When I was studying creative writing in college, there was this sort of pall over the subject of publication. “It probably won’t happen to you,” our professors cautioned. If you’re lucky, they said, you may land a story or two in a literary journal—probably a small journal, don’t get your hopes up. They pushed us to write well, and then to write better than that, but when I graduated I still felt a little vague on what was supposed to happen after we’d polished a story until there was no grit to rub off. Should we frame it? Fold it into a paper airplane and hope our aim carried it toward an interested reader?
But now, nearly twenty years later, we live in a world full of online publications, small presses, rogue print magazines, and self-publishing—all of which combine with mainstream publishers to give authors a spectrum of ways to share their stories with readers. I love this. I love that I get to have anything to do with any of it.*
Because this means that authors like Jenn Discher get to tell their stories the way they want to. In the case of The Elk King, Discher’s first book in her Tales of Animalia series, this is an excellent thing. The Elk King follows the story of Prince Draven and his family, as they live through an uncertain time: rumors of treachery and of a mysterious illness affecting the Elk surface, and it begins to seem possible that Draven may inherit the throne earlier than he’d like.
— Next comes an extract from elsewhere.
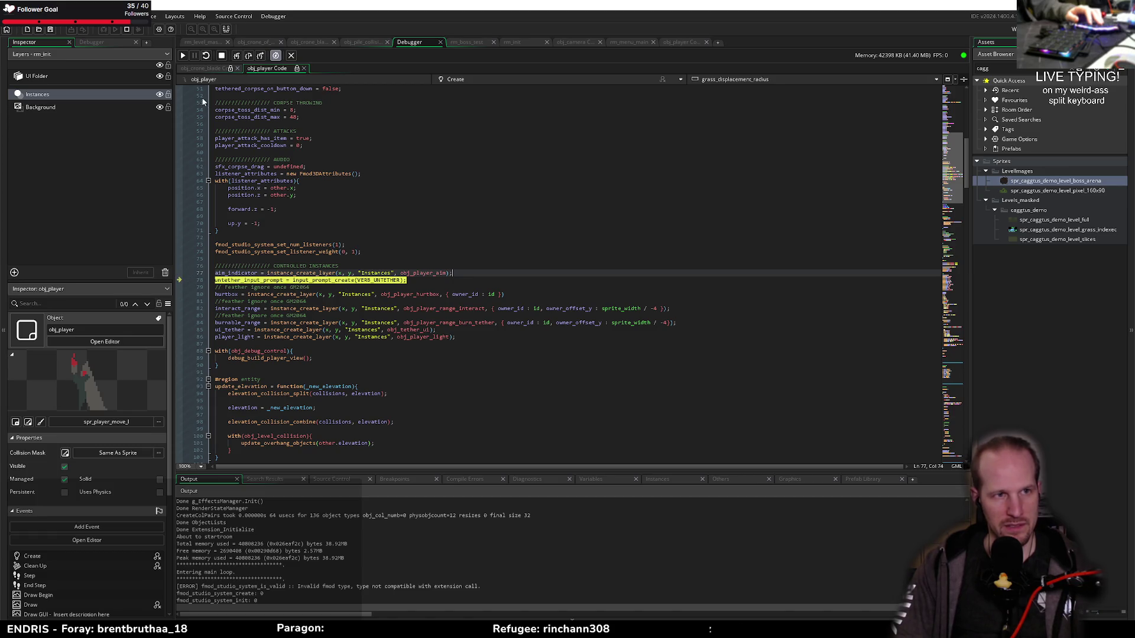
left_click(182, 55)
left_click(511, 337)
Discher has published this book with a lot of thoughtfulness and care, which gives the book a hand-crafted, carefully-tended feel to it that I love. And her land of Animalia is a gorgeous place, filled with beautiful landscapes and an assortment of talking animals, each with their own distinctive culture (her footnotes on some of these cultural details are delightful!). Jessica Linn Evans’s illustrations suit the mood of the story so well and help bring the characters to life.
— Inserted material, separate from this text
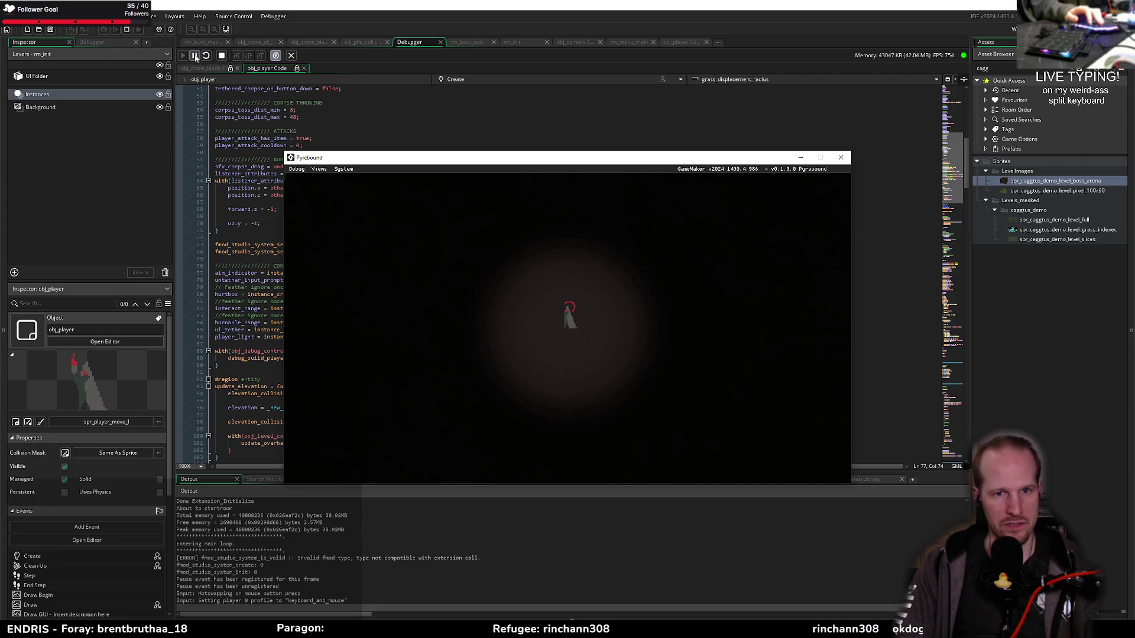
left_click(609, 479)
For readers who already love Redwall, The Green Ember, or The Mistmantle Chronicles, reading The Elk King will feel like traveling to a beloved but wholly new place, full of characters well worth your affection. And because this book is the first in a promising series, you can read it with the hope that there is more of Animalia to explore and more to discover about Draven and company.
The Elk King
Jenn Discher (2022)
* In this case, I got to serve as copy editor for The Elk King, which I maintain makes me an extra-qualified reviewer. If I can read a book through three times and come away loving it better, that’s a sure sign it’s a book worth reading and re-reading!